##### TEXTAUSZUG

Das Großprojekt reiht sich in Maßnahmen zur Sicherung der stationären Versorgung im Land ein. Es wird über mehrere Haushaltsjahre verteilt finanziert werden. „Trotz notwendiger Haushaltskonsolidierung investieren wir fortlaufend in Schleswig-Holsteins Kliniken. Bei den Maßnahmen legen wir Wert darauf, dass sie der auf Bundesebene weiterhin in Arbeit befindlichen Krankenhausreform weder vorgreifen noch zuwiderlaufen. Wir denken die Reform mit“, betont Ministerin von der Decken. Nach den vorliegenden Zahlen haben Land und Kommunen im Jahr 2025 rund 160 Millionen Euro in Schleswig-Holsteins Kliniken investiert (158,5 Mio. Einzel- und pauschale Fördermittel). Zu den Baumaßnahmen, für die Investitionsmittel im Jahr 2025 bereitgestellt wurden, gehören beispielsweise Baumaßnahmen am Städtischen Krankenhaus in Kiel (Fortsetzung Haus 6), der Klinikanbau mit Palliativstation am St. Elisabeth Krankenhaus in Eutin, der Psychiatrie-Neubau am Westküstenklinikum in Heide, das Notfallzentrum in Reinbek oder der neue Pflegecampus auf dem Gelände des St. Adolf-Stifts in Reinbek. In den Vorjahren beliefen sich die Investitionsförderungen (Einzel- und pauschale Förderung) auf 154,2 Mio. Euro (2024), 125,6 Mio. Euro (2023), 106,9 Mio. Euro (2022), 103,0 Mio. Euro (2021), 97,0 Mio. (2020).

##########
##### ÜBUNGSDATEN

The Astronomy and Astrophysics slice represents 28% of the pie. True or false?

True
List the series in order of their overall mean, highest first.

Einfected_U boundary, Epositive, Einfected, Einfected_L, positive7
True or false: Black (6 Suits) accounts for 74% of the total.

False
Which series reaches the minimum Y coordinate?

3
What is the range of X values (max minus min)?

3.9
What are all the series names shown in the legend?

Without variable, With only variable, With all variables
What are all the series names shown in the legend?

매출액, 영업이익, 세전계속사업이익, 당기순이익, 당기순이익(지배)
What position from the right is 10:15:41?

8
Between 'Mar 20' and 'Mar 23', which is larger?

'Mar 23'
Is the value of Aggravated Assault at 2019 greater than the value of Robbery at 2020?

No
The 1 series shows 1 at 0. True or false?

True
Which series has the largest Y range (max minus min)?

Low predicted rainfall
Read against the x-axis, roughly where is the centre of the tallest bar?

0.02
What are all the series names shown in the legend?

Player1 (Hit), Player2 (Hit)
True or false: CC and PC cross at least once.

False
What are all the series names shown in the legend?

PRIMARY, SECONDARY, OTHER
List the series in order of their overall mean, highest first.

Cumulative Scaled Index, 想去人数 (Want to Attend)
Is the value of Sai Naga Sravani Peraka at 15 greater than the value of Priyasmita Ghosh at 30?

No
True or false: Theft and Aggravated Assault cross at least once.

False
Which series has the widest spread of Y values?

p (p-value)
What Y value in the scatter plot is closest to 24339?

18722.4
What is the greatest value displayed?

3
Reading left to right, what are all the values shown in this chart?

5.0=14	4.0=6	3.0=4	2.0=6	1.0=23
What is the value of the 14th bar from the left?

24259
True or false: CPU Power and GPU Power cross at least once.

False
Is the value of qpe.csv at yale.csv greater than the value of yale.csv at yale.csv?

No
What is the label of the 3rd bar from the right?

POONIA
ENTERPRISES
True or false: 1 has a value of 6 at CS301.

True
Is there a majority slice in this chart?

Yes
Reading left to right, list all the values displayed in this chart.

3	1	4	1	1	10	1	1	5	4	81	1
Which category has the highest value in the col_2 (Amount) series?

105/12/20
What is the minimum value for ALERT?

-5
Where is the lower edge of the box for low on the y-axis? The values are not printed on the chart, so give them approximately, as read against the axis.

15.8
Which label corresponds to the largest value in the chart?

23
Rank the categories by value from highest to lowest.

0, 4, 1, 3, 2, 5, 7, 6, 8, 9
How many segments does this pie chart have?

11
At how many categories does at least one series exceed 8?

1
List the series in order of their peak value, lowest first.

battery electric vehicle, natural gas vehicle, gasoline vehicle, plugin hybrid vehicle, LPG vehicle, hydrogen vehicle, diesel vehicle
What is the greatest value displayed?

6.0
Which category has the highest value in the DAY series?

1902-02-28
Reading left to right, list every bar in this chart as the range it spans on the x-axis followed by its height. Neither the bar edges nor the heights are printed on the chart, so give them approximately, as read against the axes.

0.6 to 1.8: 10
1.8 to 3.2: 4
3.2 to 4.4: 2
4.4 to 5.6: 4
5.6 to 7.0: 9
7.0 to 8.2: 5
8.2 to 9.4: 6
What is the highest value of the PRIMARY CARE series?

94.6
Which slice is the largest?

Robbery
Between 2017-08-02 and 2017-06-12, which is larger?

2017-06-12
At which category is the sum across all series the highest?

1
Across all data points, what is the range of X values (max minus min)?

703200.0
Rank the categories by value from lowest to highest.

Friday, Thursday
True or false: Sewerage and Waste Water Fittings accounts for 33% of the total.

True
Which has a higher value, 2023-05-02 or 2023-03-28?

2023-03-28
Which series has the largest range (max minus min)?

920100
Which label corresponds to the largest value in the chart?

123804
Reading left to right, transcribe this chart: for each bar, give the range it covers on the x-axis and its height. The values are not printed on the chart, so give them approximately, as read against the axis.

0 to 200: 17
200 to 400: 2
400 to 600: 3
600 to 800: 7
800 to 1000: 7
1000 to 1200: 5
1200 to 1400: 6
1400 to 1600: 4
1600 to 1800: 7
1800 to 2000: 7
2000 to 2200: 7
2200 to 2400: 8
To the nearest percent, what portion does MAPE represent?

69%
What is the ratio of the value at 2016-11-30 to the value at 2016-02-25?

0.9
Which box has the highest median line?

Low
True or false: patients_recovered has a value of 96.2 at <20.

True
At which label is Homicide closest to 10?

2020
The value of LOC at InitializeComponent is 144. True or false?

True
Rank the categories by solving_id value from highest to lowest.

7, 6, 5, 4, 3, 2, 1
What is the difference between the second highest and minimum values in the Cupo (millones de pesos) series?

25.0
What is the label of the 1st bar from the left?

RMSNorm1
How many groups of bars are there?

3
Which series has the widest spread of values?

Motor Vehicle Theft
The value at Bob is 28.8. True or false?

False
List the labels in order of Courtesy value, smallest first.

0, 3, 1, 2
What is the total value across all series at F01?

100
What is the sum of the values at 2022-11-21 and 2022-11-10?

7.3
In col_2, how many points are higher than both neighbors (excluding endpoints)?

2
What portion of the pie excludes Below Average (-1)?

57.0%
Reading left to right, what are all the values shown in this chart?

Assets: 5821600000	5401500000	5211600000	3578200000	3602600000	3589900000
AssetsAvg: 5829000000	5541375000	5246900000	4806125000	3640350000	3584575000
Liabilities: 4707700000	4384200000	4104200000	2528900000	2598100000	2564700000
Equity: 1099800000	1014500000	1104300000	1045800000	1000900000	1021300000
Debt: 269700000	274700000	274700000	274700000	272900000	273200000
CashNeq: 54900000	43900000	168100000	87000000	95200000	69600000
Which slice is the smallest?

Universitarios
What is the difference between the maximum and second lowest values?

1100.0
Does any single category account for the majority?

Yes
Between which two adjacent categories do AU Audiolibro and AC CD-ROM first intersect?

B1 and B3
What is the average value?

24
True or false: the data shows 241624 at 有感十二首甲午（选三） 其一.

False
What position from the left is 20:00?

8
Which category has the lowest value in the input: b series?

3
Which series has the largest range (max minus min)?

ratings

##########

* [ARBEITSAUFTRAG A]:
Nennen Sie alle Baumaßnahmen, die der Textauszug über die Klinikinvestitionen als Beispiele für das Jahr 2025 aufführt.
* [ARBEITSAUFTRAG B]:
Greifen Sie den Textauszug über die Klinikinvestitionen auf und schreiben Sie ihn im Anschluss an seinen letzten Satz weiter.

* [SCHRIFTLICHE ANTWORT A]:
Baumaßnahmen am Städtischen Krankenhaus in Kiel (Fortsetzung Haus 6)
Klinikanbau mit Palliativstation am St. Elisabeth Krankenhaus in Eutin
Psychiatrie-Neubau am Westküstenklinikum in Heide
Notfallzentrum in Reinbek
neuer Pflegecampus auf dem Gelände des St. Adolf-Stifts in Reinbek

* [SCHRIFTLICHE ANTWORT B]:
In der Januar-Sitzung hat der LKHA neben dem Großprojekt in Lübeck weiteren sechs kleineren Maßnahmen zur Aufnahme in das Investitionsprogramm zugestimmt: Diese betreffen Investitionen in die Infrastruktur am Städtischen Krankenhaus Kiel, in die Ausbildungsinfrastruktur am Westküstenklinikum in Heide sowie bauliche und technische Maßnahmen in Ratzeburg, Breklum und Rickling. Die Aufnahme in das Investitionsprogramm ist die Basis dafür, dass der jeweilige Krankenhausträger detaillierte Unterlagen einreicht, die anschließend vom Ministerium geprüft werden. Sie sind die Grundlage für die Festsetzung einer konkreten Fördersumme und für die Erteilung eines Förderbescheides. Dem LKHA gehören die unmittelbar an Krankenhausplanung und -finanzierung Beteiligten an. Das sind im Kern die Fachebene des Gesundheitsministeriums, die Krankenkassen, die Kommunalen Landesverbände, die Krankenhausgesellschaft und die Hochschulmedizin.
Die Länder sind für die Investitionen in den Bau und in die Grundausstattung der Kliniken zuständig. In Schleswig-Holstein sieht das Landeskrankenhausgesetz eine hälftige Finanzierung durch das Land einerseits sowie durch die Kreise und kreisfreien Städte andererseits vor. Für die laufende Vergütung der Krankenhäuser, also die Betriebskostenfinanzierung, ist der Bund verantwortlich. Diese erfolgt auf bundesgesetzlicher Basis in erster Linie durch Mittel der Krankenkassen.